The scripts directory contains a few useful utilities for combining, splitting, and subsetting COCO-formatted JSON files.

This COCO-formatted dataset can be used directly for localizer training, and can be converted into another format suitable for recognizer training with a single script, described below.

By default, English and Japanese language datasets are supported by EffOCR. Other languages are certainly compatible with the EffOCR framework, but it might require that you fork and modify this codebase as appropriate for your application of interest.

Logging

By default, EffOCR supports logging with Weights & Biases. We encourage you therefore to set up a W&B account and initiate a wandb login command before starting out on the training process.

Training

Localizer

Presently, EffOCR localizer models can be trained either via the provided train_effocr_localizer_d2.py script or via the MMDetection or YOLOv5 object detection libraries. We aim to provide built-in support for MMDetection and YOLOv5 localizer training in the near future.
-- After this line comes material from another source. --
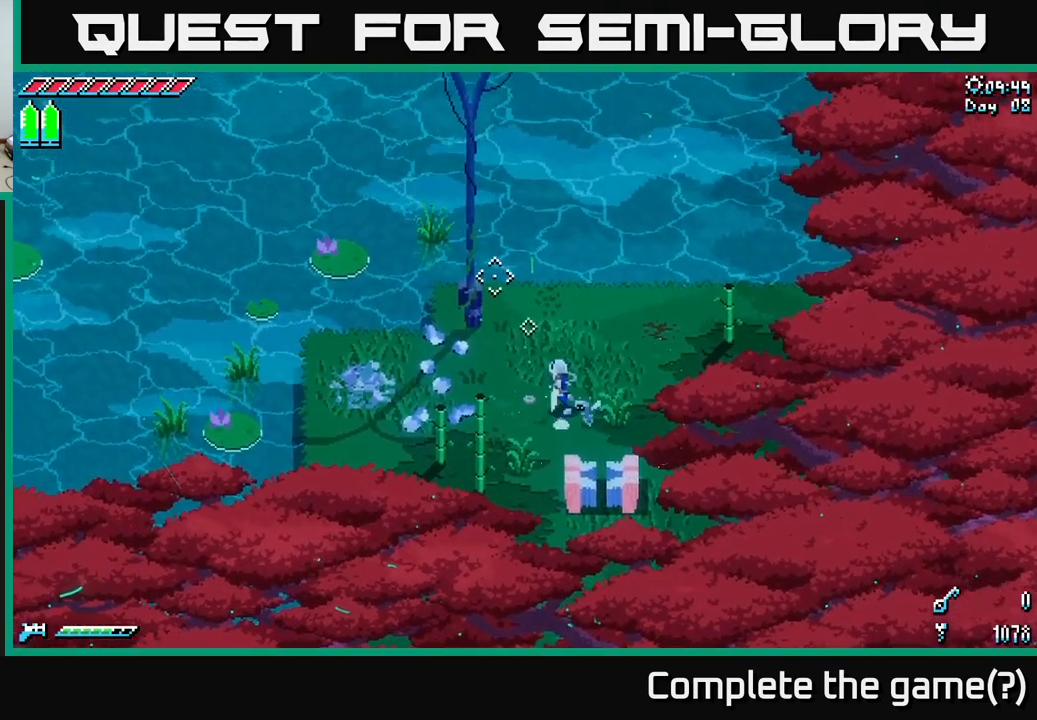
{"buttons": [], "left_stick": "left", "right_stick": "center", "events": [[183, "left_stick", "down-left"], [367, "left_stick", "left"], [484, "right_stick", "center"]]}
To use the Detectron2-backend training localizer script, a character localization dataset must first be locally registered. As one example, calling the train_effocr_localizer_d2.py script could look like:

python ./train_effocr_localizer_d2.py \
    --name <W&B run name> \
    --config <absolute path to D2 config> \
    --dataset_name <name of Detectron2 dataset to be registered> \
    --dataset_root <absolute path to root dir for COCO formatted data> \
    --train_file <name of COCO JSON training file> \
    --val_file <name of COCO JSON val file>\
    --test_file <name of COCO JSON test file> \
    --images_dir <name dir in root with images for training, testing, validation> \
    --init_ckpt <absolute path to saved model checkpoint, if applicable> \
    --num_epochs <e.g. 100> \
    --lr <e.g. 1e-5> \
    --batch_size <e.g. 2> \
    --num-gpus <N>

Recognizer

The script format_effocr_recognizer_dataset.py takes in a COCO-style dataset that would be used for e.g. localizer training and outputs a dataset amenable to recognizer training, which is essentially a dataset with a file structure compatible with a slightly modified version of a PyTorch ImageFolder dataset class. Specifically, the script creates a training dataset by combining synthetic charaters generated from a wide collection of fonts with user-provided character crops from source documents.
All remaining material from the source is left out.